Where it falls short: No capture-card support. No overlays. Pair with one of the others for actual capture-card streaming.
Pricing:
- Free.
Platforms: Android, iOS.
Bottom line: The right pick when YouTube is the only target and reliability beats every other concern.
How to pick the right one
- If you want one app for capture-card streaming: pick CameraFi Live.
- If you only want to record: pick CameraFi 2.
- If you need to verify a card works: pick USB Camera Pro.
- If pro protocol flexibility matters: pick Larix Broadcaster.
- If overlays and creator tools come first: pick Streamlabs Mobile.
- If you want the most generous free option: pick PRISM Live Studio.
- If YouTube reliability is the only thing that matters: pick YouTube Studio.
FAQ
Will any USB capture card work with Android? Most UVC-class cards work without driver hacks on modern flagship Android phones.
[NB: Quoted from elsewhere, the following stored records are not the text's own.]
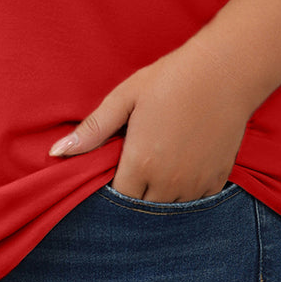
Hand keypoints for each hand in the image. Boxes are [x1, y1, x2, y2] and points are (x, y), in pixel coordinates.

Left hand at [48, 45, 251, 202]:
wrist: (225, 71)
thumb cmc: (169, 79)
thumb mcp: (124, 99)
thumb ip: (92, 131)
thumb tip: (55, 153)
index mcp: (141, 163)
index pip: (117, 199)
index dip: (112, 188)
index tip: (113, 171)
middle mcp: (169, 182)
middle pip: (142, 208)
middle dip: (135, 193)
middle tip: (135, 165)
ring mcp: (195, 184)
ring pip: (169, 209)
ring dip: (160, 195)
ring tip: (158, 164)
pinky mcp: (217, 180)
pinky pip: (195, 201)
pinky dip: (185, 192)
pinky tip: (181, 165)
HDMI-to-USB capture cards labeled as UVC compliant are the safest bet. Proprietary cards (Elgato HD60 X with its own driver layer) may not work on Android.
Can I charge the phone while streaming with a capture card? Yes, with a powered USB-C hub. The hub provides power to the phone while the capture card and a wired controller can both connect downstream. Most flagships negotiate power delivery and OTG simultaneously on a hub.
Why does the phone get hot when streaming? Hardware video encoding, the capture-card decoder, and the streaming radio all run on the SoC at once. A small clip-on cooler helps. Reducing resolution from 1080p60 to 1080p30 or 720p60 cuts heat noticeably.
Is there an OBS for Android? There is no official OBS Studio for Android. PRISM Live Studio is the closest free multi-source broadcaster on the platform. Power users contribute the desktop-grade overlays from Streamlabs Desktop or a small mini-PC rig.
What is the lowest-latency streaming protocol from Android? SRT and RIST, both supported in Larix Broadcaster, deliver the lowest latency contribution feeds. RTMP is the standard for direct platform streaming.